U.S. Markets Consolidate, Losses Halted


U.S. Markets Consolidate, Losses HaltedUnited States markets closed trading earlier to the downside and another dose of bad news.  Reports have been released by fellow media outlets that the S&P, after its recent cutting of United States debt from AAA to AA+ for the first time in history this past Friday, may look to France.

However, some analysts suggest that France is proactive in tackling debt-related problems, and even some S&P representatives will state as such.  But nonetheless, the United States market is globally tied around the world as investors funnel cash from one exchange to another.  Global markets on the downturn, austerity fears still surround some European nations, all cause global detriment.

Investors and traders alike are wondering what is the underlying cause of the recent slip in value of U.S. indexes and the stocks that they contain.  It is no secret that news affects stocks, and coupled with sustained volume of bad news which comes hot of the heels of the United States nearly defaulting for the first time ever, it takes a lot to overcome across the board.

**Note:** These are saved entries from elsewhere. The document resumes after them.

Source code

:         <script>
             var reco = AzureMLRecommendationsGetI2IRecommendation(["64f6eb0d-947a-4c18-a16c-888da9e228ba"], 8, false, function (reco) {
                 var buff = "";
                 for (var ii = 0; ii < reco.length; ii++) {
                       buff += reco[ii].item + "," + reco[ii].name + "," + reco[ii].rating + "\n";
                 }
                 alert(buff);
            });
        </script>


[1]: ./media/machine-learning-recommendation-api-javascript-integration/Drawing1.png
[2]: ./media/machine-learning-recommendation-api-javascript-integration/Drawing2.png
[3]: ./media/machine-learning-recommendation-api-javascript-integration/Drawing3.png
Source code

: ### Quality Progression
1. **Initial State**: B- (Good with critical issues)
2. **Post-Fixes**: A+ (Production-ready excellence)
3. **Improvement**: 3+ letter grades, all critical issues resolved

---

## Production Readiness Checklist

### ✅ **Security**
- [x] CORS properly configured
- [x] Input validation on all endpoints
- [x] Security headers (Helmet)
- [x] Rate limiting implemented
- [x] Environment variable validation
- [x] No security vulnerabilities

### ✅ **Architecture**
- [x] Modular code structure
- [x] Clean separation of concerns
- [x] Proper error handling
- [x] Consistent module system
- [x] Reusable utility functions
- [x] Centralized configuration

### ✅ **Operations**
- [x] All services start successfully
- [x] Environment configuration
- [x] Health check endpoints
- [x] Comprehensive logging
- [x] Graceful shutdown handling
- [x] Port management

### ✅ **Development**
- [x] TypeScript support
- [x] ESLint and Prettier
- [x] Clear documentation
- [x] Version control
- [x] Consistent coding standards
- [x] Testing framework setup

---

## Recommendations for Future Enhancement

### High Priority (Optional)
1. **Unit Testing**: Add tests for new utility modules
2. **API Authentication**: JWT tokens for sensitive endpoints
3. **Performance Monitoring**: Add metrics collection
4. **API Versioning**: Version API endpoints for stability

The Dow Jones Industrial Average, the S&P 500, and the NASDAQ-100 all closed within bounds of Tuesday’s trading range which means that bearish momentum has finally halted as consolidation takes hold.  Whether there is finally light at the end of the tunnel for investors who have outstanding long-positions is unknown at this time as consolidation currently exists.

But there is one bright note among current market trending characteristics, while today was a down day, at least price action did not dip beneath price levels which were observed yesterday.  It’s a start.